== BACAAN YANG DIBERIKAN ==

3. Banyak membaca Al-Qur’an dalam rumah
Al-Qur’anul Karim akan mengharumkan rumah seorang muslim dan
akan mengusir para setan. Abu Musa Al-Asy’ari radhiyallahu ‘anhu mengabarkan
dari Nabi Shallallahu ‘alaihi wa sallam:
مَثَلُ الْمُؤْمِنِ الَّذِيْ يَقْرَأُ الْقُرْآنَ مَثَلُ الْأَتْرُجَّةِ،
رِيْحُهَا طَيِّبٌ وَطَعْمُهَا طَيِّبٌ. وَمَثَلُ الْمُؤْمِنِ الَّذِي لاَ
يَقْرَأُ الْقُرْآنَ مَثَلُ التَّمْرَةِ، لاَ رِيْحَ لَهَا وَطَعْمُهَا حُلْوٌ.
وَمَثَلُ الْمُنَافِقِ الَّذِيْ يَقْرَأُ الْقُرْآنَ مَثَلُ الرَّيْحَانَةِ،
رِيْحُهَا طَيِّبٌ وَطَعْمُهَا مُرٌّ. وَمَثَلُ الْمُنَافِقِ الَّذِيْ لاَ
يَقْرَأُ الْقُرْآنَ كَمَثَلِ الْحَنْظَلَةِ، لَيْسَ لَهَا رِيْحٌ وَطَعْمُهَا
مُرٌّ
“Permisalan seorang mukmin yang membaca Al-Qur’an adalah
seperti buah atrujah, baunya harum dan rasanya enak. Permisalan seorang mukmin
yang tidak membaca Al-Qur’an seperti buah kurma, tidak ada baunya namun rasanya
manis. Adapun orang munafik yang membaca Al-Qur’an permisalannya seperti buah
raihanah, baunya wangi tapi rasanya pahit. Sementara orang munafik yang tidak
membaca Al-Qur’an seperti buah hanzhalah, tidak ada baunya, rasanya pun pahit.”
(HR. Al-Bukhari no. 5020 dan Muslim no. 1857)

===
== MATERI YANG DIBERIKAN ==

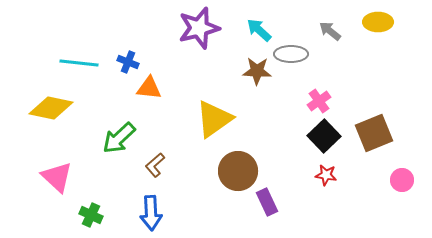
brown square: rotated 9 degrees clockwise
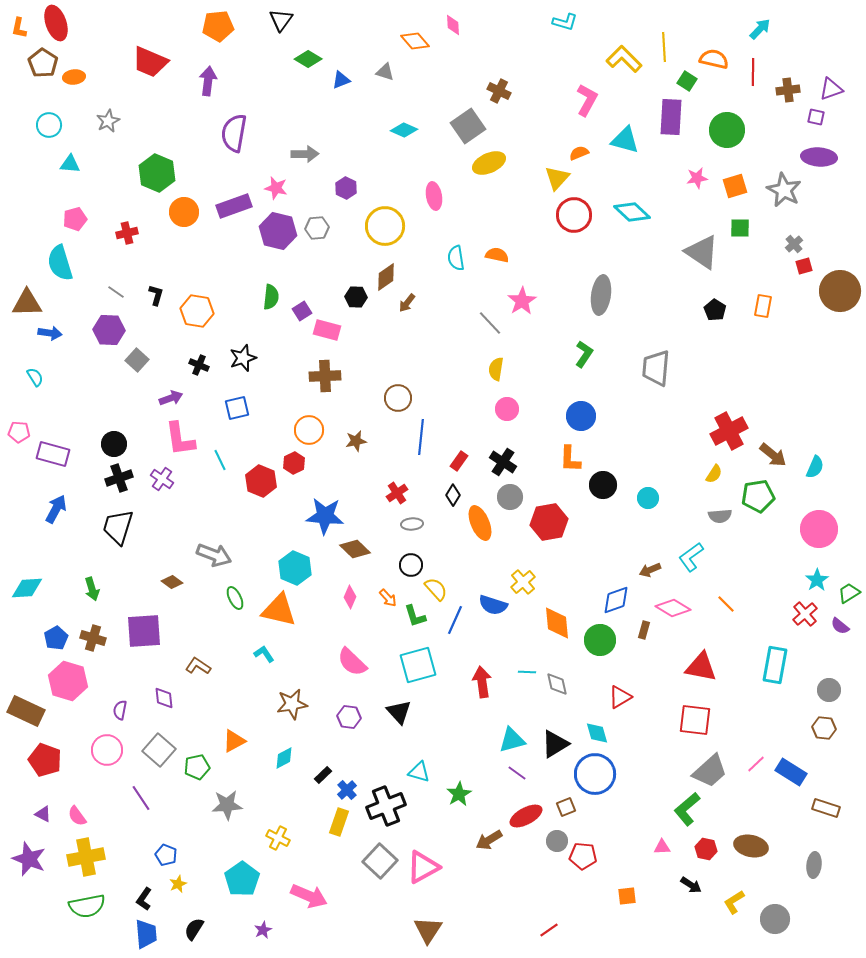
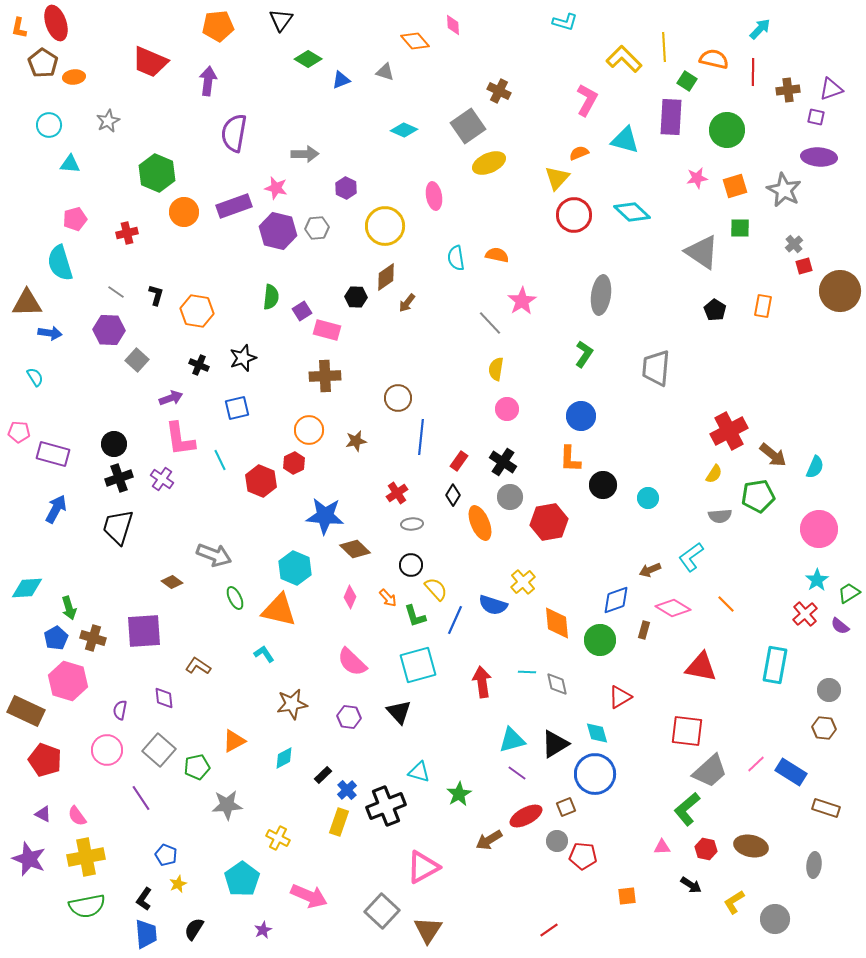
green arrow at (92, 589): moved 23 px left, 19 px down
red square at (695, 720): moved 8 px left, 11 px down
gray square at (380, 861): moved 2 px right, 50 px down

===

**TUJUAN TUGAS:** Salin lagi bagian bacaan tentang membaca Al-Qur’an di rumah, mulai dari "3. Banyak membaca" dan terus sampai "لَهَا وَطَعْمُهَا حُلْوٌ.", lalu ganti "rumah" dengan "kediaman". Materi tersebut tidak dipakai sama sekali di sini.

**HASIL TUGAS:**
3. Banyak membaca Al-Qur’an dalam kediaman
Al-Qur’anul Karim akan mengharumkan kediaman seorang muslim dan
akan mengusir para setan. Abu Musa Al-Asy’ari radhiyallahu ‘anhu mengabarkan
dari Nabi Shallallahu ‘alaihi wa sallam:
مَثَلُ الْمُؤْمِنِ الَّذِيْ يَقْرَأُ الْقُرْآنَ مَثَلُ الْأَتْرُجَّةِ،
رِيْحُهَا طَيِّبٌ وَطَعْمُهَا طَيِّبٌ. وَمَثَلُ الْمُؤْمِنِ الَّذِي لاَ
يَقْرَأُ الْقُرْآنَ مَثَلُ التَّمْرَةِ، لاَ رِيْحَ لَهَا وَطَعْمُهَا حُلْوٌ.